Strong winds and waves hampered anchoring, with water accumulating on deck through the transom door to the point of flooding. The vessel’s EPIRB was deployed, and a rescue helicopter attended, winching the master and passengers to safety.
On 20 April 2022, a 2C fishing charter vessel prepared to depart on a fishing trip. Due to forecasted bad weather, the owner advised the master to remain closer inshore. As the trip commenced, the vessel encountered progressively worse wind and wave conditions, to the extent that 2 of the passengers were considerably uncomfortable, leading one to express their concern to the master. The vessel arrived at the fishing destination and the master deployed the anchor with difficulty as weather conditions worsened.

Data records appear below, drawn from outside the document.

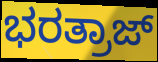
ಭರತ್ರಾಜ್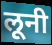
लूनी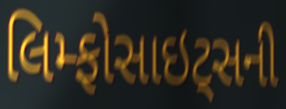
લિમ્ફોસાઇટ્સની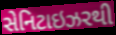
સેનિટાઇઝરથી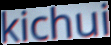
kichuiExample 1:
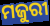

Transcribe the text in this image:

ମଜୁରୀ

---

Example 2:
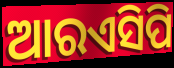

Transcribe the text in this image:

ଆରଏସିପି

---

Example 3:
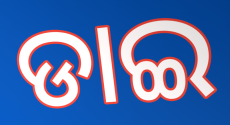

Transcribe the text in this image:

ଡାଇ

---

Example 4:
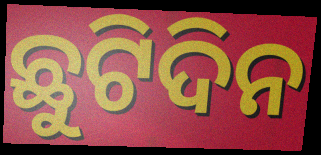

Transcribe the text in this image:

ଛୁଟିଦିନ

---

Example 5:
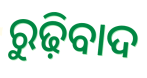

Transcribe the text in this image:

ରୁଢ଼ିବାଦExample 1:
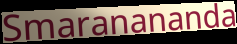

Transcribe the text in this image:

Smaranananda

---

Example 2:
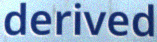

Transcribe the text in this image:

derived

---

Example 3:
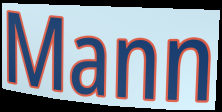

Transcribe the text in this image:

Mann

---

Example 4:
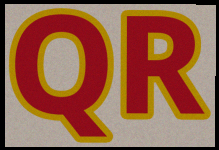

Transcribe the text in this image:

QR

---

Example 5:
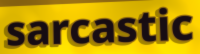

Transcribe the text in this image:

sarcastic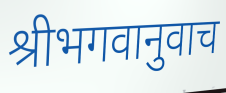
श्रीभगवानुवाचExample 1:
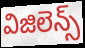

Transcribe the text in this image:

విజిలెన్స్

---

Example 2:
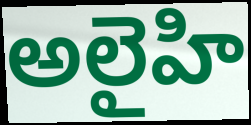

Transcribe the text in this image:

అలైహి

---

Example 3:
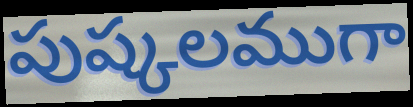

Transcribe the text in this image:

పుష్కలముగా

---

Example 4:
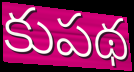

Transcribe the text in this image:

కుపథ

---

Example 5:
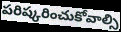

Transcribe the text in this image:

పరిష్కరించుకోవాల్సి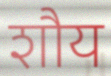
शौय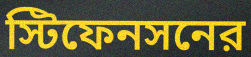
স্টিফেনসনের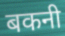
बकनीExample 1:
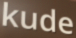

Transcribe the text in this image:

kude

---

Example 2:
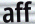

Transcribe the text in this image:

aff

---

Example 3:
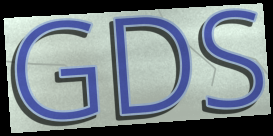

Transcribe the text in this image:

GDS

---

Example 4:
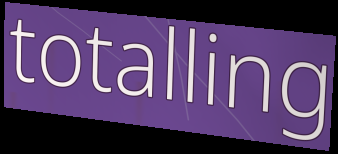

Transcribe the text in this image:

totalling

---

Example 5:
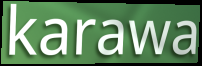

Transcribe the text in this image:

karawaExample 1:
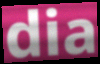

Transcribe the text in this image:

dia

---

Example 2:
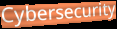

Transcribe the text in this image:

Cybersecurity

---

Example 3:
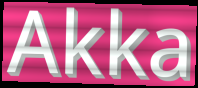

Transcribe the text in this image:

Akka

The vessel started taking on water rapidly through the transom door opening (which had no closing device in place) and began accumulating to significant levels. A passenger requested the master move to more sheltered waters, but the master decided to stay where they were. When the water ingress became severe, the master attempted a MAYDAY call. However, the radio battery located beneath the console flooded with salt water and was unserviceable. The master started the engine and while recovering the anchor, fishing lines fouled the prop and stalled the motor. Without propulsion or holding an anchor, the vessel was able to go abeam in the conditions.
Given the combination of free surface and reduced freeboard, water flooded in through the transom opening unhindered. Location of the buoyancy chambers being at a suitable height in the gunwale prevented the vessel from losing stability and capsizing. The EPIRB was deployed, and a rescue helicopter attended and winched all aboard to safety.

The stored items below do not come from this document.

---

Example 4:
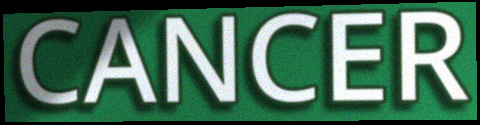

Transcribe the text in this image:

CANCER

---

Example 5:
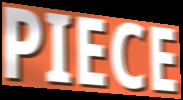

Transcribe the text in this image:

PIECEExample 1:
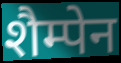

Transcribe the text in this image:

शैम्पेन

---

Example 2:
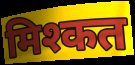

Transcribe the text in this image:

मिश्कत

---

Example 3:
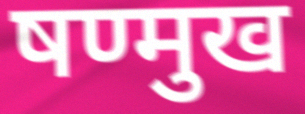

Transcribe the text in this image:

षण्मुख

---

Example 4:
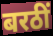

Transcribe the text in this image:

बरठीं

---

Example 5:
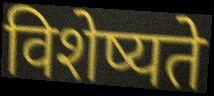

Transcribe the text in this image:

विशेष्यतेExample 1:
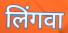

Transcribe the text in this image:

लिंगवा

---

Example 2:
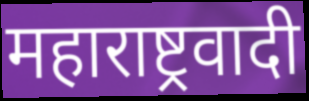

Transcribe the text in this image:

महाराष्ट्रवादी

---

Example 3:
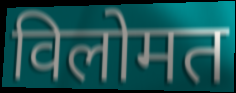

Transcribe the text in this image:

विलोमत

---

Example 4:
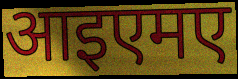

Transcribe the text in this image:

आइएमए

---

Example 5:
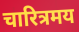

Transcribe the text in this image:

चारित्रमय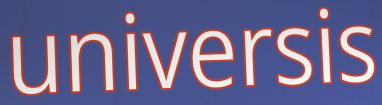
universis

The investigation identified the following contributory factors:
- The vessel was operating within its permissible load limits and area of operation. However, the weather conditions were unsuitable for such an operation (wind strength was reported as gusting up to 26 knots with wave height to 1.5 metres).
- The transom door was not in place and therefore lowered the vessel’s point of down flooding, allowing rapid water ingress. It appears that the bilge pump for the above deck water did not operate effectively, either due to a mechanical fault or blockage.

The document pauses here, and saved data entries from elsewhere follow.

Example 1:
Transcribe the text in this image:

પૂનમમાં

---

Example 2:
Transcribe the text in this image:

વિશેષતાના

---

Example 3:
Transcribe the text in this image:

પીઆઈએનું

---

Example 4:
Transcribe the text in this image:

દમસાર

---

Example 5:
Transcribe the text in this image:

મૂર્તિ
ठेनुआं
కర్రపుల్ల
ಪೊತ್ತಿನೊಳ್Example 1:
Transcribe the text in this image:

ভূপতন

- Emergency equipment (Flares and EPIRB) were not readily available for immediate use and needed a key for access. The radio battery location contributed to an ineffective emergency response. The emergency response by the master was implemented too late and with reported deficiency, as claimed by passengers.
- The owner’s instructions to the master regarding weather conditions were not carried out, and it appears the effectiveness of the level flotation provided by the vessel design likely prevented the vessel from capsizing.
This hazard situation and outcome were readily identifiable and foreseeable safety risks. Given the weather forecast, the master was appropriately instructed by the owner to proceed inshore to safer waters but failed to heed the instructions. Given the sea state, and the dynamic and rapidly unfolding risks to safety, the master has a responsibility to continue to ensure first and foremost the safety of crew and passengers (see link to further safety information below).
Also, of importance is maintaining watertight/weathertight integrity and ensuring emergency safety equipment is well maintained, in functional order and easily accessible.
Additionally, this incident has identified the importance of level flotation in the event of vessel swamping.